The compression efficiency of encoders is typically defined by the bit rate because the compression ratio depends on the bit depth and sampling rate of the input signal. Nevertheless, compression ratios are often published. They may use the compact disc parameters as references, or sometimes the Digital Audio Tape SP parameters. Compression ratios with this latter reference are higher, which demonstrates the problem with the use of the term compression ratio for lossy encoders.
Karlheinz Brandenburg used a CD recording of Suzanne Vega's song "Tom's Diner" to assess and refine the MP3 compression algorithm. This song was chosen because of its nearly monophonic nature and wide spectral content, making it easier to hear imperfections in the compression format during playbacks.

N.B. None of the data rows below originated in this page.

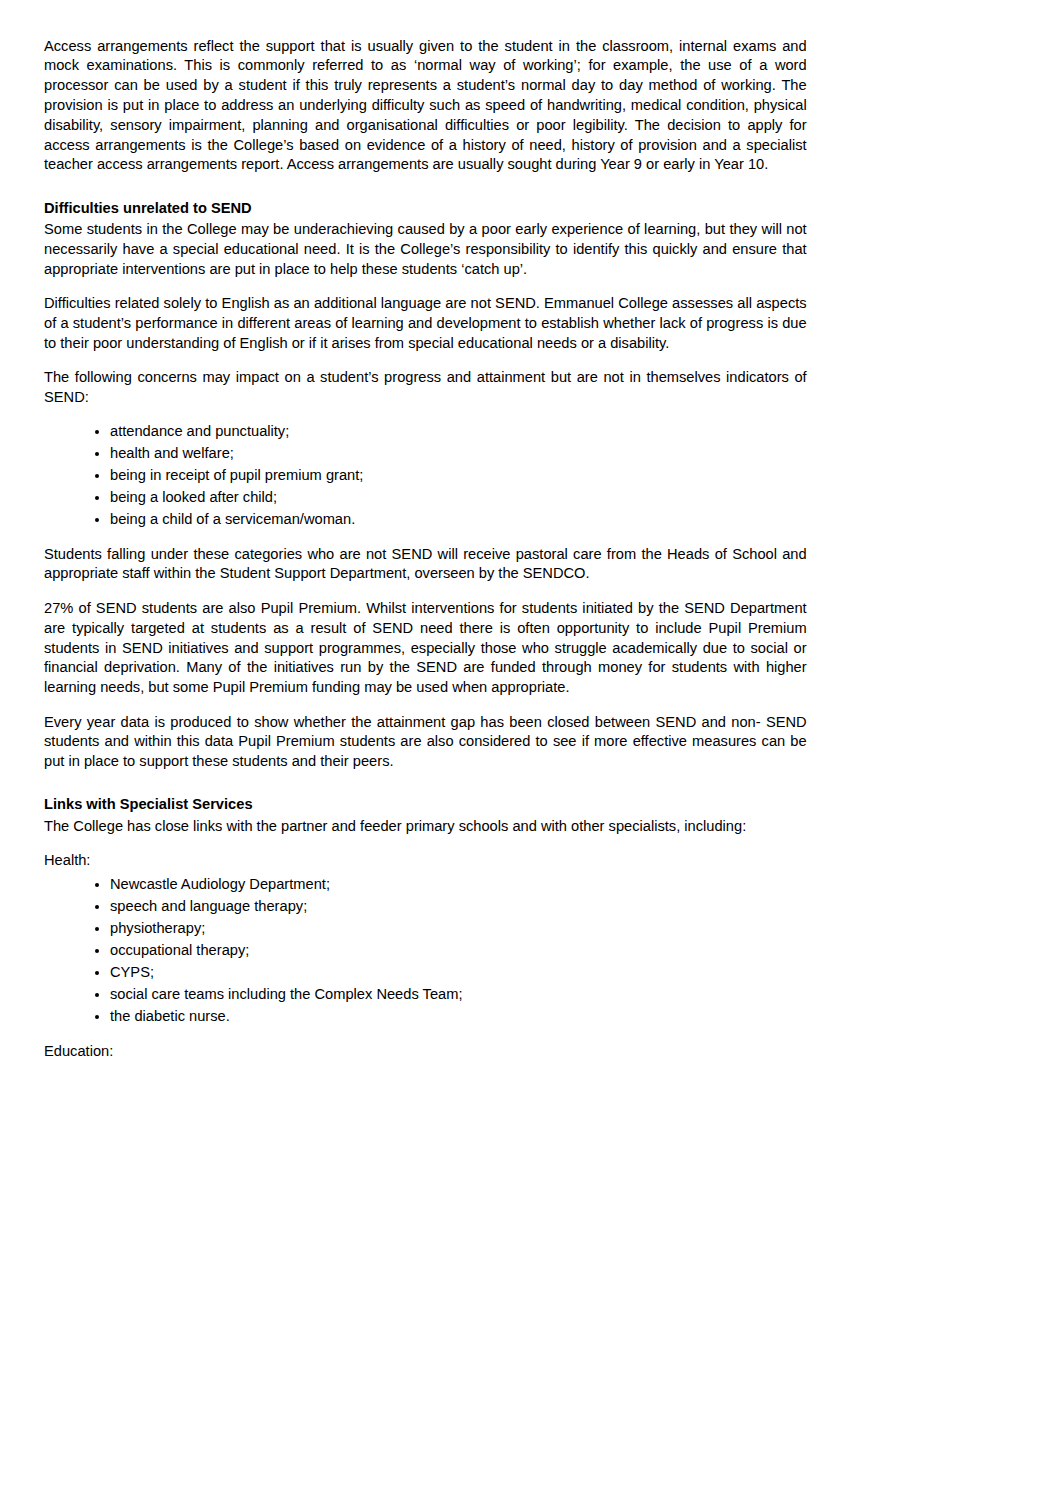Access arrangements reflect the support that is usually given to the student in the classroom, internal exams and mock examinations. This is commonly referred to as ‘normal way of working’; for example, the use of a word processor can be used by a student if this truly represents a student’s normal day to day method of working. The provision is put in place to address an underlying difficulty such as speed of handwriting, medical condition, physical disability, sensory impairment, planning and organisational difficulties or poor legibility. The decision to apply for access arrangements is the College’s based on evidence of a history of need, history of provision and a specialist teacher access arrangements report. Access arrangements are usually sought during Year 9 or early in Year 10.
Difficulties unrelated to SEND
Some students in the College may be underachieving caused by a poor early experience of learning, but they will not necessarily have a special educational need. It is the College’s responsibility to identify this quickly and ensure that appropriate interventions are put in place to help these students ‘catch up’.
Difficulties related solely to English as an additional language are not SEND. Emmanuel College assesses all aspects of a student’s performance in different areas of learning and development to establish whether lack of progress is due to their poor understanding of English or if it arises from special educational needs or a disability.
The following concerns may impact on a student’s progress and attainment but are not in themselves indicators of SEND:
attendance and punctuality;
health and welfare;
being in receipt of pupil premium grant;
being a looked after child;
being a child of a serviceman/woman.
Students falling under these categories who are not SEND will receive pastoral care from the Heads of School and appropriate staff within the Student Support Department, overseen by the SENDCO.
27% of SEND students are also Pupil Premium. Whilst interventions for students initiated by the SEND Department are typically targeted at students as a result of SEND need there is often opportunity to include Pupil Premium students in SEND initiatives and support programmes, especially those who struggle academically due to social or financial deprivation. Many of the initiatives run by the SEND are funded through money for students with higher learning needs, but some Pupil Premium funding may be used when appropriate.
Every year data is produced to show whether the attainment gap has been closed between SEND and non- SEND students and within this data Pupil Premium students are also considered to see if more effective measures can be put in place to support these students and their peers.
Links with Specialist Services
The College has close links with the partner and feeder primary schools and with other specialists, including:
Health:
Newcastle Audiology Department;
speech and language therapy;
physiotherapy;
occupational therapy;
CYPS;
social care teams including the Complex Needs Team;
the diabetic nurse.
Education:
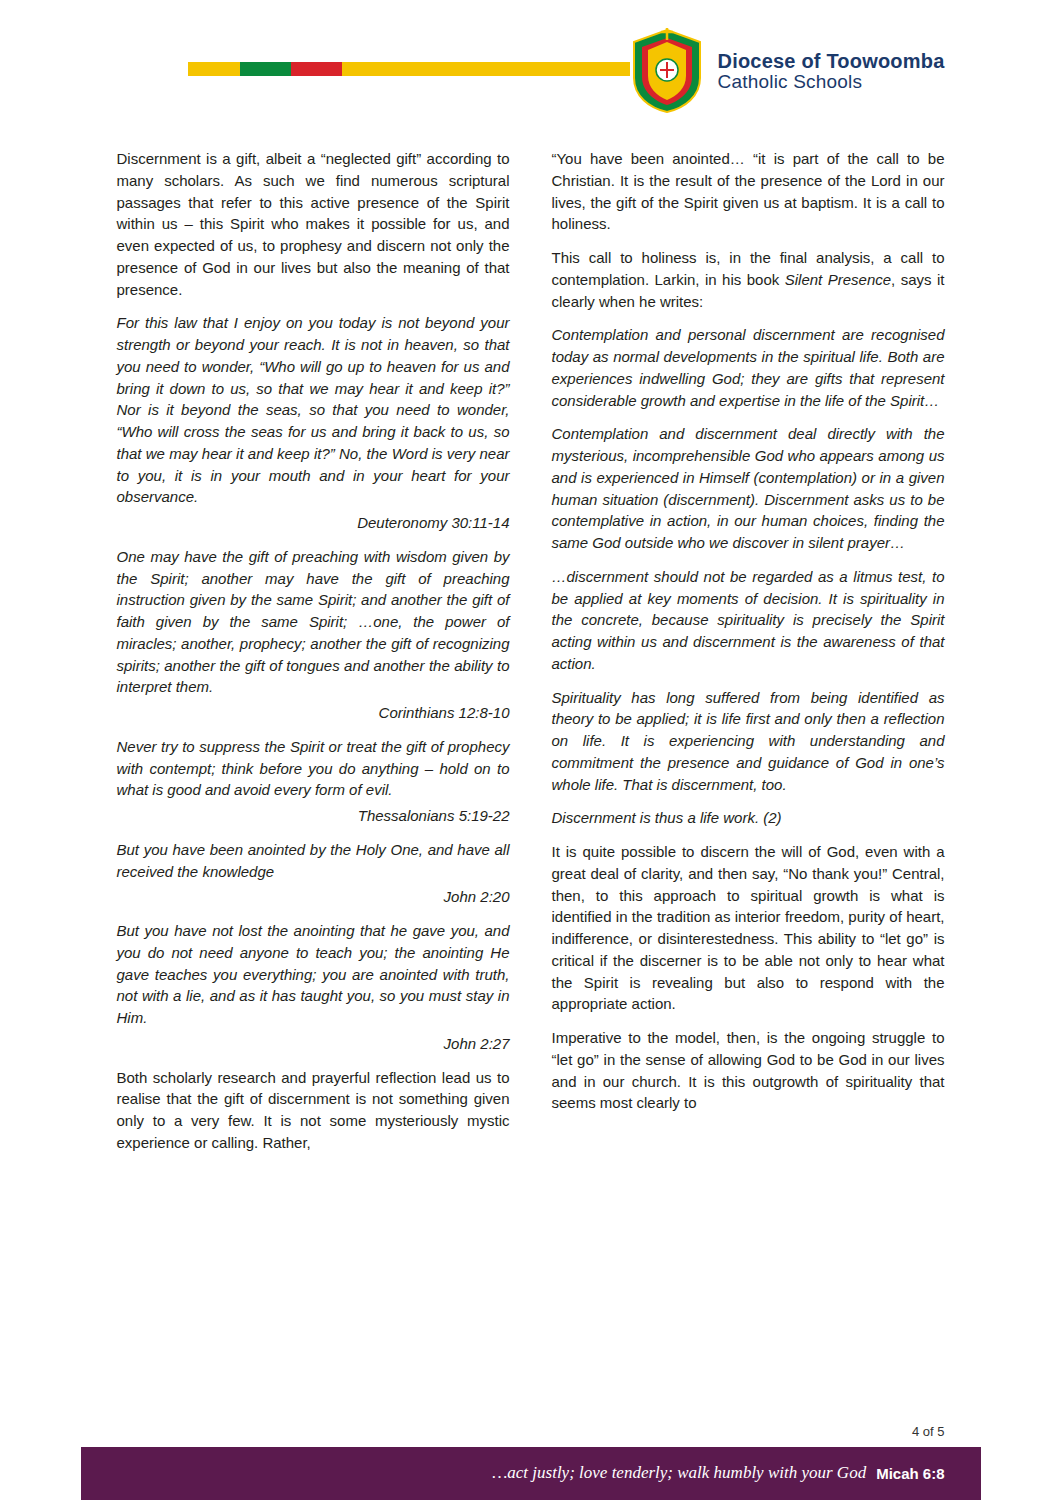Diocese of Toowoomba
Catholic Schools
Discernment is a gift, albeit a “neglected gift” according to many scholars. As such we find numerous scriptural passages that refer to this active presence of the Spirit within us – this Spirit who makes it possible for us, and even expected of us, to prophesy and discern not only the presence of God in our lives but also the meaning of that presence.
For this law that I enjoy on you today is not beyond your strength or beyond your reach. It is not in heaven, so that you need to wonder, “Who will go up to heaven for us and bring it down to us, so that we may hear it and keep it?” Nor is it beyond the seas, so that you need to wonder, “Who will cross the seas for us and bring it back to us, so that we may hear it and keep it?” No, the Word is very near to you, it is in your mouth and in your heart for your observance.
Deuteronomy 30:11-14
One may have the gift of preaching with wisdom given by the Spirit; another may have the gift of preaching instruction given by the same Spirit; and another the gift of faith given by the same Spirit; …one, the power of miracles; another, prophecy; another the gift of recognizing spirits; another the gift of tongues and another the ability to interpret them.
Corinthians 12:8-10
Never try to suppress the Spirit or treat the gift of prophecy with contempt; think before you do anything – hold on to what is good and avoid every form of evil.
Thessalonians 5:19-22
But you have been anointed by the Holy One, and have all received the knowledge
John 2:20
But you have not lost the anointing that he gave you, and you do not need anyone to teach you; the anointing He gave teaches you everything; you are anointed with truth, not with a lie, and as it has taught you, so you must stay in Him.
John 2:27
Both scholarly research and prayerful reflection lead us to realise that the gift of discernment is not something given only to a very few. It is not some mysteriously mystic experience or calling. Rather,
“You have been anointed… “it is part of the call to be Christian. It is the result of the presence of the Lord in our lives, the gift of the Spirit given us at baptism. It is a call to holiness.
This call to holiness is, in the final analysis, a call to contemplation. Larkin, in his book Silent Presence, says it clearly when he writes:
Contemplation and personal discernment are recognised today as normal developments in the spiritual life. Both are experiences indwelling God; they are gifts that represent considerable growth and expertise in the life of the Spirit…
Contemplation and discernment deal directly with the mysterious, incomprehensible God who appears among us and is experienced in Himself (contemplation) or in a given human situation (discernment). Discernment asks us to be contemplative in action, in our human choices, finding the same God outside who we discover in silent prayer…
…discernment should not be regarded as a litmus test, to be applied at key moments of decision. It is spirituality in the concrete, because spirituality is precisely the Spirit acting within us and discernment is the awareness of that action.
Spirituality has long suffered from being identified as theory to be applied; it is life first and only then a reflection on life. It is experiencing with understanding and commitment the presence and guidance of God in one’s whole life. That is discernment, too.
Discernment is thus a life work. (2)
It is quite possible to discern the will of God, even with a great deal of clarity, and then say, “No thank you!” Central, then, to this approach to spiritual growth is what is identified in the tradition as interior freedom, purity of heart, indifference, or disinterestedness. This ability to “let go” is critical if the discerner is to be able not only to hear what the Spirit is revealing but also to respond with the appropriate action.
Imperative to the model, then, is the ongoing struggle to “let go” in the sense of allowing God to be God in our lives and in our church. It is this outgrowth of spirituality that seems most clearly to
4 of 5
…act justly; love tenderly; walk humbly with your God Micah 6:8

This particular track has an interesting property in that the two channels are almost, but not completely, the same, leading to a case where Binaural Masking Level Depression causes spatial unmasking of noise artifacts unless the encoder properly recognizes the situation and applies corrections similar to those detailed in the MPEG-2 AAC psychoacoustic model. Some more critical audio excerpts were taken from the EBU V3/SQAM reference compact disc and have been used by professional sound engineers to assess the subjective quality of the MPEG Audio formats.